Tertullian courtesy of Romana Klee and Flickr
The Life of Tertullian
Upon being immersed into the theological world of Christian life, it is not long before one is confronted with the question “What indeed has Athens to do with Jerusalem.” Distraught over the insistence on merging Christian doctrine with secular philosophy, it was Tertullian of Carthage who uttered this phrase . . . or rather wrote it. Much of his life would be defined by this very stance.
A contemporary of Clement of Alexandria (click here
to see our study on him last week) Tertullian focused much of his efforts countering the work of Clement. Prior to this, Tertullian has already established roots in the secular world himself, having not been converted until about AD 190. Born about AD 150, Tertullian was a lawyer who, upon conversion, devoted the rest of his life and skills to defending the Christian faith, even traveling to Rome a number of times to further this defense.
Tertullian is often overlooked in historical church studies, probably partly because of the traditional claims that he joined the Montanist movement of ‘New Prophecy.’ Upon defecting from the Orthodox Church in AD 207, Tertullian clearly joined elsewhere. Although we cannot be completely certain about his movements from there, we have no reason to suspect that the tradition that connects Tertullian to ‘New Prophecy’ to be untrue. What is known is that Tertullian left the Orthodox Church due to the moral and theological decline of the church and the people.
The Legacy of Tertullian
Upon his death around AD 212, the legacy of Tertullian is left behind through his theological developments laid out in the 30 volumes of work available to us today.

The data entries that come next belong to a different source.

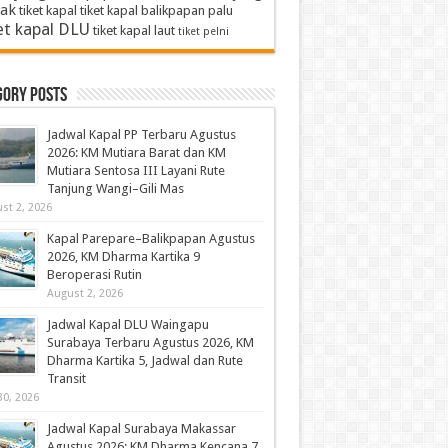
ak
tiket kapal
tiket kapal balikpapan palu
et kapal DLU
tiket kapal laut
tiket pelni
gory Posts
Jadwal Kapal PP Terbaru Agustus
2026: KM Mutiara Barat dan KM
Mutiara Sentosa III Layani Rute
Tanjung Wangi–Gili Mas
st 2, 2026
Kapal Parepare–Balikpapan Agustus
2026, KM Dharma Kartika 9
Beroperasi Rutin
August 2, 2026
Jadwal Kapal DLU Waingapu
Surabaya Terbaru Agustus 2026, KM
Dharma Kartika 5, Jadwal dan Rute
Transit
30, 2026
Jadwal Kapal Surabaya Makassar
Agustus 2026: KM Dharma Kencana 7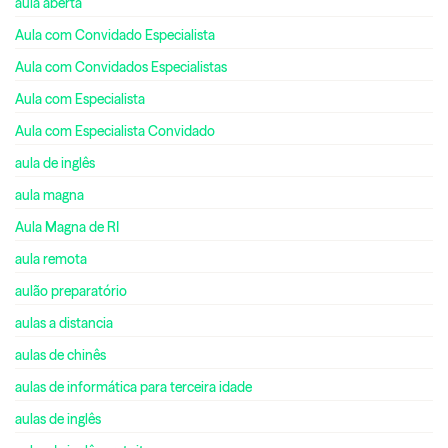
aula aberta
Aula com Convidado Especialista
Aula com Convidados Especialistas
Aula com Especialista
Aula com Especialista Convidado
aula de inglês
aula magna
Aula Magna de RI
aula remota
aulão preparatório
aulas a distancia
aulas de chinês
aulas de informática para terceira idade
aulas de inglês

Tertullian’s contributions center around several areas.
1) Philosophical Input in the Christian Life
Most notably, it was clear that Tertullian rejected any Christian studies that were not grounded in primary sources from the apostles or apostolic succession. It was in his writing Prescription Against Heresies where he made the noted comment “What indeed has Athens to do with Jerusalem” in an effort to lay forth the case that philosophy and Christianity should not be mixed.
2) The Christian Life
As Tertullian used his legal prowess to defend Christians and the Christian faith to those who sought to stamp it out through persecution he set forth some key definitions in the doctrine of the Christian Life. While that was not his primary purpose, he was one of the first to outline the role of worship and belief in the Christian life.
With a high view of Christ, Tertullian’s defenses brought reason into the argument about worshiping Christ. Using Logos in his explanation, Tertullian defined the rationality of worshiping Christ instead of any other God (or emperor for that matter).
4) The Trinity
If there is one area in which Tertullian had the greatest impact, it would have to be in the development of the Doctrine of the Trinity. As Praxeas sought to influence the debate about the Trinity, he systematically explained the details of the Trinity. However, his reductionist definitions eventually lead to what is known as modalism. To this end, Tertullian rejected Praxeas’ systematic analysis and wrote Against Praxeas that was the greatest work at the time. Using language later adopted by many, Tertullian gave us one of the clearest theologies of the Trinity up until that time, and would influence later teachings for centuries to come.
Perhaps Tertullian’s teachings against philosophy went to the extreme. Perhaps they didn’t go far enough. Regardless, both Clement and Tertullian had an impact in the development of our theology. Their foundations set forth a high view of God to be followed by those who followed.